It was time to open up the channel even further. Soon after seeing that video, Crommett got in touch with three previous collaborators from his 2011 album In the Buffalo Surround, whose attitude and approach fit this new elemental vibe: bassist and local music mystic Ray Mason, drummer Jason Smith (Opal Canyon, Fancy Trash), and guitarist/producer Dave Chalfant (The Nields), who Crommett had recently been working with on projects of Chalfant's. Crommett later asked new friend Jeff Hobbs to add keyboards to the record.

As plans took shape, there was one word in the center of this ever-opening channel: Vision. Having spent the majority of his music-making as part of two collaborative bands (Spanish For Hitchhiking and Winterpills), it was time to make a record that fit Crommett's specific vision.

That vision? Serve the songs, keep it simple and classic, and leave perfectionism at the door. Crommett asked Chalfant (electric guitar) to not necessarily come up with riffs or parts per se; just find a good earthy sound like one might hear on Allison Krauss and Robert Plant's Raising Sand, or Bob Dylan's Time Out of Mind, and follow the chords, accenting where needed. For Western Massachusetts music icon Ray Mason (bass), it was an easy conversation: "Just do the Ray Mason thing," that being playing bass like one might hear on a Van Morrison or Rolling Stones record. Still, Crommett directed Mason to balance melodic parts with more straight ones, to create contrast. Similar was the conversation with Jason Smith (drums), whose drumming in both roots and alternative rock bands would suit these songs, as would his and Crommett's shared love of drummer Jay Bellerose. Crommett kept this vision in mind for himself when recording the vocals and acoustic guitars at home, keeping to just a few tracks of each, working to just serve the song with an expressive vocal performance.

These visions and conversations came together on "Hard Candy," which Crommett told the band should sound like "a midwestern landscape with a thunderstorm approaching." To accomplish that, Crommett asked Smith to play one drum part that kept the train-like beat, and a second, lower part, that would play the role of the thunderstorm. The mournful, poetic lyrics about a now-faded love affair wrought with deception float atop the desolate landscape: "I guess you were more pigeon than dove / More sugar, cream, more cheek than love." 

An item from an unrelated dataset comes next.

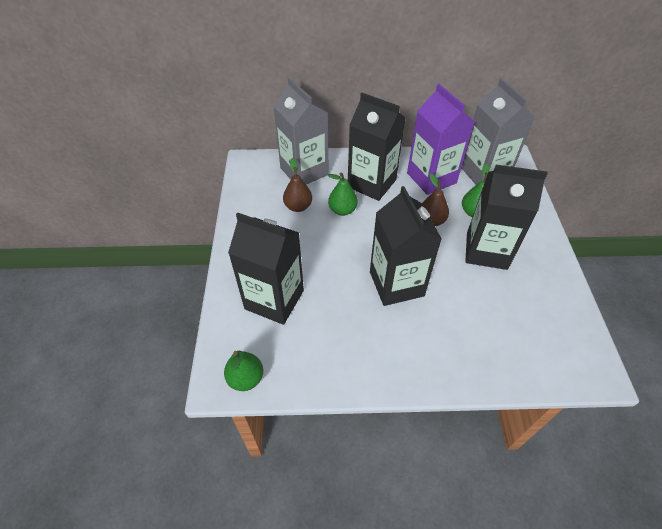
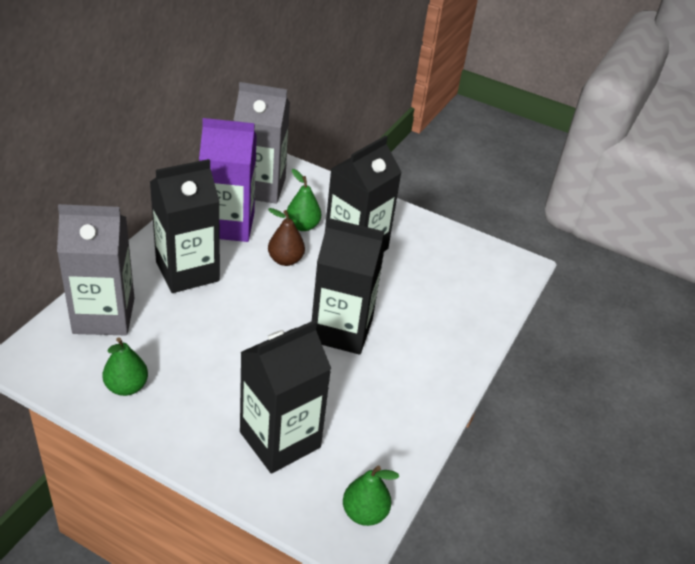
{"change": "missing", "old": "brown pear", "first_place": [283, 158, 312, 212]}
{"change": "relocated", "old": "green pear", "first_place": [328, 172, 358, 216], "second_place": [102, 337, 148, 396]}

On "Easy to Run," Crommett asked the band to lean into what Smith later described as a "soft rhumba," conjuring the 60's sound of the Zombies, as well as a nod to Latin rhythms. Again reflecting on a relationship gone wrong, this time Crommett's protagonist found that it was he who had to go: "Remember asking 'Did we choose it right?' / In the car, by the porch light / I said goodbye without a kiss goodnight, you made it easy to run."

And for title track "Get Gone," we see the fruits of the freewrites, bringing imagery of cars into several vignettes of loss; from a line of police cars on their way to bury a fellow officer, to memories of high school summer romance, now long in the rearview: "She's faded like the paint on the hood of her car / Nights in July, out in the field, we would get gone / I never told her how bright the stars seemed." For the band, this was to be a "driving" song in the verses, blasting down the highway; but then in the chorus, opening up sonically to the more personal plea for his love to come back.

Now, in April 2023, Crommett is pleased to present the results of opening the channel, seeking the elemental, and holding fast to a vision: Get Gone, a new 10-song album by Dennis Crommett.